Correspondence of reduced fitness of transcription factor overexpression strains detected by robotic pinning and microscope visualization of cells/colony from Vachon et al. (2013). a) The relationship between the manual scores of cells/colony and the fitness scores of the transcription factor overexpression strains from SGA screening with significant differences observed between all 4 categories (P-values are from 2-tailed t-tests). The SGA fitness scores were based on 3 biological replicates. b) The colony sizes on a plate with thiamin after 3 days of growth. c) The colony sizes on a plate without thiamin after 3 days of growth (ectopic expression of the transcription factor gene).

Fig. 5.

The S. pombe genetic interactions from SDL screens of transcription factor overexpression query strains and deletion array strains of posttranslational modifying enzymes.
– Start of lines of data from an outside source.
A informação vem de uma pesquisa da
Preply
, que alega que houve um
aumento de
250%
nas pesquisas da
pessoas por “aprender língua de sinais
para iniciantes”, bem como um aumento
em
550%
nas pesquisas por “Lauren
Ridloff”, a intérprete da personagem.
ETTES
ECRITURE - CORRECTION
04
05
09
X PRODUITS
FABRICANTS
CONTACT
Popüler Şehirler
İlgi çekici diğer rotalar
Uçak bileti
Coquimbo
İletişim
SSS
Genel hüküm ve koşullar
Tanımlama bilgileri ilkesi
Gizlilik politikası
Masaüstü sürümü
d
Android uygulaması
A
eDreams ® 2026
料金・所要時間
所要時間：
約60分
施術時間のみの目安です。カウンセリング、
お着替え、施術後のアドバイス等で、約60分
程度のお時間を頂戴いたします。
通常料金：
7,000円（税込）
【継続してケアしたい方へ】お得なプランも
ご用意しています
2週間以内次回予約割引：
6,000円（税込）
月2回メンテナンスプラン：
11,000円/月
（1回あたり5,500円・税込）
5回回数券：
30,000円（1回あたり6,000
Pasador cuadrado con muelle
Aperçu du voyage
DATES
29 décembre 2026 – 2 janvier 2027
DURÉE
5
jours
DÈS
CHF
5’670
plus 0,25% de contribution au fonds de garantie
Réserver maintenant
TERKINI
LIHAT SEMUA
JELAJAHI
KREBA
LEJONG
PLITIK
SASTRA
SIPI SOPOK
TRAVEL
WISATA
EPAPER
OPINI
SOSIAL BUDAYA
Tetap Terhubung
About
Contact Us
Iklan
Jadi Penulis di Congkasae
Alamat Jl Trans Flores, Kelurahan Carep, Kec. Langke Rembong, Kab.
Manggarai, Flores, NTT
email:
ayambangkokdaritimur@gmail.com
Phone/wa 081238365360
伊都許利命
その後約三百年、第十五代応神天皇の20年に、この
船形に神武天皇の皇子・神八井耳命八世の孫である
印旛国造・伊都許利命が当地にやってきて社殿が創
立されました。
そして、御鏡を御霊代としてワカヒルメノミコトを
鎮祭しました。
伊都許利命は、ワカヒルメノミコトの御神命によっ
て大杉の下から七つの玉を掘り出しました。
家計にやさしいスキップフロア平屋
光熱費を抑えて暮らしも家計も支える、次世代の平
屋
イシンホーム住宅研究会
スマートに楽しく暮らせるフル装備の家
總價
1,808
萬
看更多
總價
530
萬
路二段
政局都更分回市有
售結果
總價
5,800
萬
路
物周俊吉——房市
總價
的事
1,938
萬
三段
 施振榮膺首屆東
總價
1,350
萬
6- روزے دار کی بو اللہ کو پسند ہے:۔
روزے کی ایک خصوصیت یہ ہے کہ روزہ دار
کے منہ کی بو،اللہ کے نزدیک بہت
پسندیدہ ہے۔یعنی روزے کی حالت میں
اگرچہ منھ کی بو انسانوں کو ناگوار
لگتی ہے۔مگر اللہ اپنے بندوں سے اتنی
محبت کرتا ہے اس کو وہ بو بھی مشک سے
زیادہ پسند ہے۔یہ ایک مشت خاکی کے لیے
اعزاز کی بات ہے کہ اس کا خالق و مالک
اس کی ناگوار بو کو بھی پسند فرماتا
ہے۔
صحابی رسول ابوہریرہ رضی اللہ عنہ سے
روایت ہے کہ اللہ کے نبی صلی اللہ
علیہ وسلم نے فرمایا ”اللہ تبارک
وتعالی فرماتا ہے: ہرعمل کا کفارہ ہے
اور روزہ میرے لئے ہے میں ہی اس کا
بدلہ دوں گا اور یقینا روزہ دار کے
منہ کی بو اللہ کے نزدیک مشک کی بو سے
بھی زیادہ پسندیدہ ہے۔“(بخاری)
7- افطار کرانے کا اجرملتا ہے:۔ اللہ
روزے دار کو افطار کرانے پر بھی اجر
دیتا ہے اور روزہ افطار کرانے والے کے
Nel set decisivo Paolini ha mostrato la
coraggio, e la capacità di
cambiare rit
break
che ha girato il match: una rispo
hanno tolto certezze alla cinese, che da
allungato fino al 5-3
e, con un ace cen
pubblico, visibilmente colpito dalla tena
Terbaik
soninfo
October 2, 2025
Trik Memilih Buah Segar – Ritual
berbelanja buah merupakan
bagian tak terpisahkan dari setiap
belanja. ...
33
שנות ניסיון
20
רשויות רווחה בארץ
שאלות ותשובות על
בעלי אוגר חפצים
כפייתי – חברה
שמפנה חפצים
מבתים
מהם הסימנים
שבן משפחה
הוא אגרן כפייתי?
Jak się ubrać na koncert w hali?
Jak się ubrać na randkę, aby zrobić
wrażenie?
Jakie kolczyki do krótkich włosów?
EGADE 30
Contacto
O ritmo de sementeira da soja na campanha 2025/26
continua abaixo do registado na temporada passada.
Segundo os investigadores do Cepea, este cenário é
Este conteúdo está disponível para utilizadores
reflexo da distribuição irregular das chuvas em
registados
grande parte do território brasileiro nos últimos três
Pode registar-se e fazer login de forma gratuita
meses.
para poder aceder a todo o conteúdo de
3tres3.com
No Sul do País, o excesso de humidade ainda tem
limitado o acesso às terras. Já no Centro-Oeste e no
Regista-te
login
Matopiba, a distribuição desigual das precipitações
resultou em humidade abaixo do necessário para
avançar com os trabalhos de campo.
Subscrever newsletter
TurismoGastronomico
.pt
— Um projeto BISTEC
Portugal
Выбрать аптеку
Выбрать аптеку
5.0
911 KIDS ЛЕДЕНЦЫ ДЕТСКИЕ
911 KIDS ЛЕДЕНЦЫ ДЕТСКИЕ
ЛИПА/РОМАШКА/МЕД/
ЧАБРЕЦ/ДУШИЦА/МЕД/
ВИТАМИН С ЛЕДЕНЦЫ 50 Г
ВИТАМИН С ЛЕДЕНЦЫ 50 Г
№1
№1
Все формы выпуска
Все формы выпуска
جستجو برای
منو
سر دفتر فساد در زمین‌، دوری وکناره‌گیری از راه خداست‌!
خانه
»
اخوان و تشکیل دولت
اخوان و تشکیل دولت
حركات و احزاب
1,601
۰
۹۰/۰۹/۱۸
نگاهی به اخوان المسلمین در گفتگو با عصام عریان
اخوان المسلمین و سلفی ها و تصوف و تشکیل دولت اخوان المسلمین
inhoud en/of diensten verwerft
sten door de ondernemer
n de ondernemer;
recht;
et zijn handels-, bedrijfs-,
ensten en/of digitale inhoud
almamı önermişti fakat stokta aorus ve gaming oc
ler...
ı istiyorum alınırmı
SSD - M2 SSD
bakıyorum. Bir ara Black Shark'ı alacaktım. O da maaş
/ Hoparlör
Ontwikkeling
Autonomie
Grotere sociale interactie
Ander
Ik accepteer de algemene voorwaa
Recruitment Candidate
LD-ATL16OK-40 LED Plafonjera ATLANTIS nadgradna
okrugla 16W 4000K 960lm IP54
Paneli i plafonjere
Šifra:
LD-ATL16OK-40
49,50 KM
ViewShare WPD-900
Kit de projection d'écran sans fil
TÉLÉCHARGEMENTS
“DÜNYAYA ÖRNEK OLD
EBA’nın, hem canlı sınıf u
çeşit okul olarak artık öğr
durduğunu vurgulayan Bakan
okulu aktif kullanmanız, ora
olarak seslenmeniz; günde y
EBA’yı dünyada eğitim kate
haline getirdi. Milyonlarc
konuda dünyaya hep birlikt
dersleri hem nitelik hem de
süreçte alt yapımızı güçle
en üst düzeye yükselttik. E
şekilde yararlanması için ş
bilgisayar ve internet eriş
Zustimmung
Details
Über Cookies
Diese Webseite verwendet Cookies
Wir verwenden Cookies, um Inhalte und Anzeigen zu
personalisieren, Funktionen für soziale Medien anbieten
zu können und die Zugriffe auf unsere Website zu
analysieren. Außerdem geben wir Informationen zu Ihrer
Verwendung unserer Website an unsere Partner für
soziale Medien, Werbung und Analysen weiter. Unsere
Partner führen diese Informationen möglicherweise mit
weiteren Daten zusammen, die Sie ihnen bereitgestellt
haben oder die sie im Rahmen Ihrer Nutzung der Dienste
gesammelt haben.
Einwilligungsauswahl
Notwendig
The 121 of 279 genes when deleted that showed a genetic interaction score of either >0.5 or <−0.5 with one of the 14 transcription factor overexpression query strains are shown in the heat map. Each column represents an overexpression query strain and each row represents a deletion array strain. Positive genetic interactions are mostly clustered in the bottom part of the figure and indicated in yellow and negative genetic interactions (SDL) are clustered at the top of the figure and indicated in cyan. The screens were performed with 3 biological replicates.

Fig. 6.

SDL interactions of scr1⁺. a) Confirmation of SDL interactions with scr1⁺ by serial dilution. b) Fluorescence microscopy images of Scr1-GFP under either high- or low-glucose conditions in wild-type, Δubr1, and Δmub1 strains. c) The quantification of the Scr1-GFP total corrected cellular fluorescence in the 3 corresponding strains at the 2 different concentrations of glucose. The Scr1-GFP level in low glucose was significantly higher in the Δubr1 and Δmub1 strains than in wild type (P < 0.0001). The Scr1-GFP level in high glucose was significantly higher in the Δubr1 strain than in wild type (P = 0.0072). The total corrected cellular fluorescence values were calculated as described (McCloy et al. 2014) and represent 30 cells over 3 biological replicates. The error bars represent the standard error of the mean. d) Fluorescence and light microscopy of cells expressing Scr1-GFP under control of its native promoter in FIM for 6 h. Scr1-GFP is excluded from the nucleus in wild-type cells but shows nuclear localization in Δsds23 or Δamk2 cells. Scr1-GFP is upregulated in Δubr1 or Δmub1 cells. All fluorescent cell images were acquired using the same exposure time. Bar = 10 µm.

Fig. 7.

Flocculation assays of scr1⁺ and SDL strains. a) Scr1 is a repressor of flocculation. The Δscr1 strain shows constitutive flocculation in liquid EMM while overexpression of scr1⁺ with the nmt1 promoter prevents flocculation in FIM. b) Sds23 is an activator of flocculation. The Δsds23 strain fails to flocculate in FIM while overexpression of sds23⁺ with the nmt1 promoter induces flocculation in liquid EMM. The nonflocculent phenotype of the Δsds23 strain is unable to suppress the constitutive flocculation of Δscr1 cells. c) The SDL strains Δubr1, Δmub1, and Δamk2 fail to flocculate in FIM. Strains were grown in liquid EMM and FIM at 30°C for 2 and 5 days, respectively. Five milliliters of cell cultures were transferred to Petri dishes, placed on an orbital shaker for 10 min to promote floc formation and imaged with a spImager-M system (S&P Robotics, Inc.).